Quando da inauguração da Praça Valêncio de Barros, o que impediu, na ocasião, de não se estatuar o homenageado? Não sei. Mas em qualquer tempo, ele é o único que deveria estar lá. É o mínimo aceitável para a qualidade estética e histórica do local. Dessa forma, teríamos uma Valêncio de Barros mais rica de significado.


Nota-se, portanto, que aqueles que estiveram à frente das iniciativas da criação dessa praça (1912) ,antigo Jardim Misterioso, deixaram uma brecha para um futuro erro: a instalação da estátua de Anchieta. Essa homenagem colocou o oco no lugar do vazio. 

Além dos idealizadores da criação da praça e do povo da época da instalação da estátua, devoto uma imensa admiração e respeito pelos professores, sejam eles de qualquer momento histórico, mas a homenagem ao patrono do ensino na Valêncio de Barros mostra a falta da mínima noção de o que fazer (e o que não fazer) num caso desses. Nessa praça, Anchieta está fora de lugar. E, como já disse, numa posição errada.


De mais a mais, a aura de mistério que envolve o local é algo a não ser menosprezado. Enfim, desde a época que se chamava Jardim Misterioso, a praça está sobre resíduos de restos mortais de corpos anteriormente remanejados para o atual Cemitério Municipal. 

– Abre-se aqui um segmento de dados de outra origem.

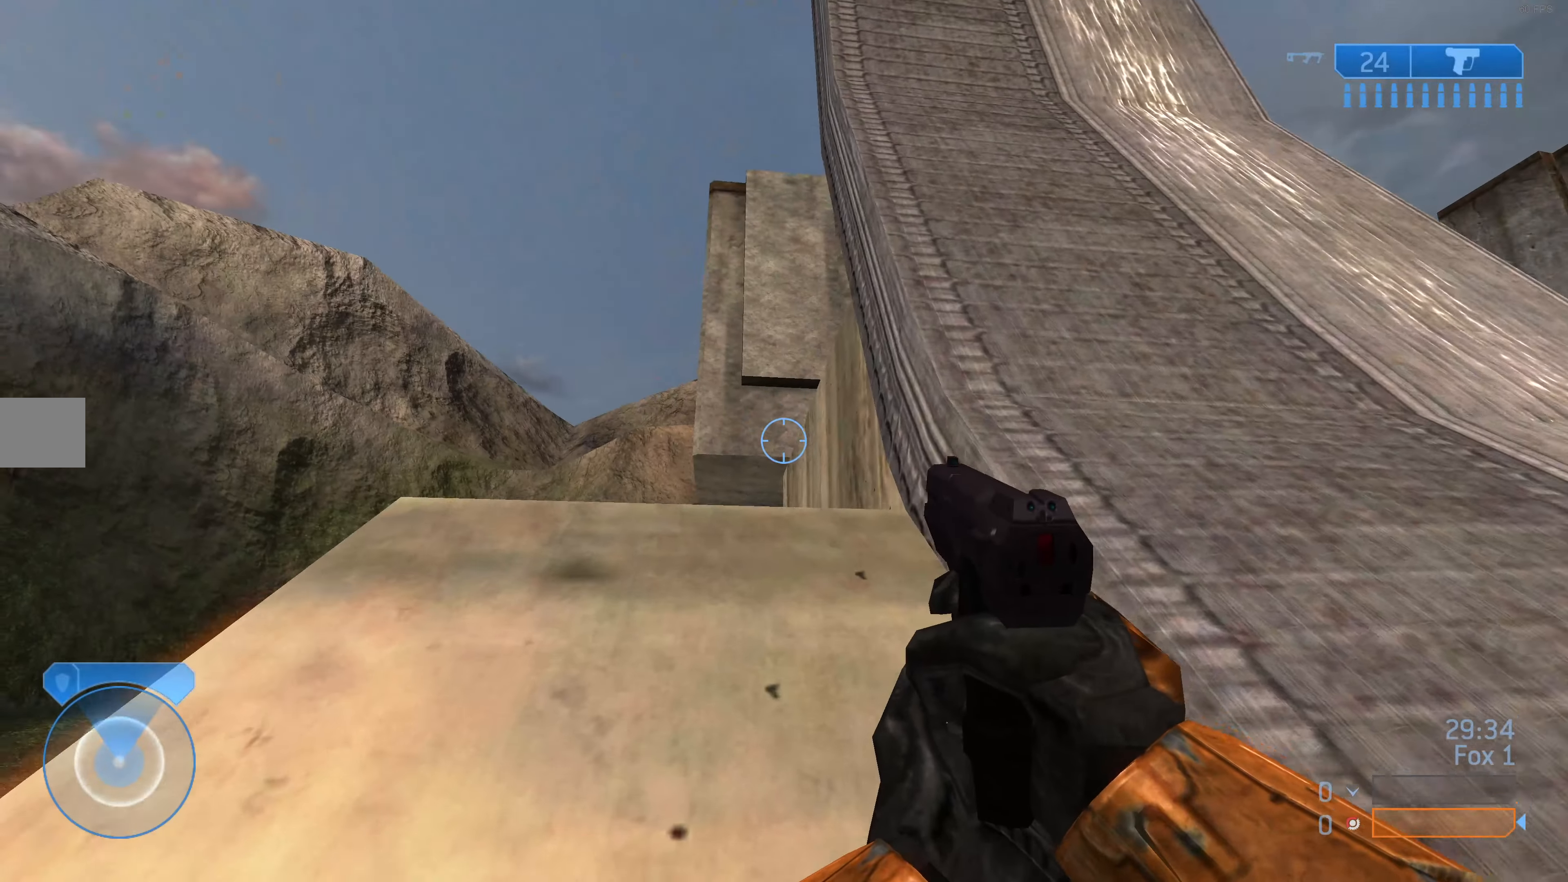
{"buttons": ["L2"], "left_stick": "up", "right_stick": "center", "events": [[66, "right_stick", "down"], [166, "right_stick", "center"], [500, "L2", "down"]]}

Algumas pessoas, dotadas de faculdades especiais, possuem a capacidade de mediarem o contato entre o mundo material e o espiritual. Num tom confessional, a propósito da estátua de  Anchieta, comentam que, altas horas da noite, costuma resmungar a respeito das suas insatisfações. A sua presença ali – segundo  diz - mais do que caracteriza um vínculo empregatício com a Prefeitura Municipal, um pepino que – em 1953 – o povo e os professores empurraram para a municipalidade.


Desde aquela época, reclama Anchieta,  está escrevendo sem parar. Por sinal, numa posição incômoda, inclinado sobre a plataforma que representa a areia da praia. Decorrido um tempo significativo, sente os efeitos desse esforço repetitivo. Além disso, entre esse e muitos outros direitos trabalhistas a que faz jus, não usufrui de um descanso razoável que, a exemplo do final de uma jornada de trabalho e o começo da outra, deveria acontecer. 

Uma reclamação na Justiça do Trabalho, tendo como reclamante Anchieta,  configuraria um elevado passivo a ser pago pela Prefeitura Municipal, mesmo que a retroatividade, de acordo com a lei em vigor, se dê apenas aos últimos cinco anos.


Num outro contexto – acrescentam os clariaudientes (homens ou mulheres que ouvem vozes dos espíritos) -  ele pretende, também, fazer uma moção de desagravo aos católicos, apostólicos e romanos da cidade.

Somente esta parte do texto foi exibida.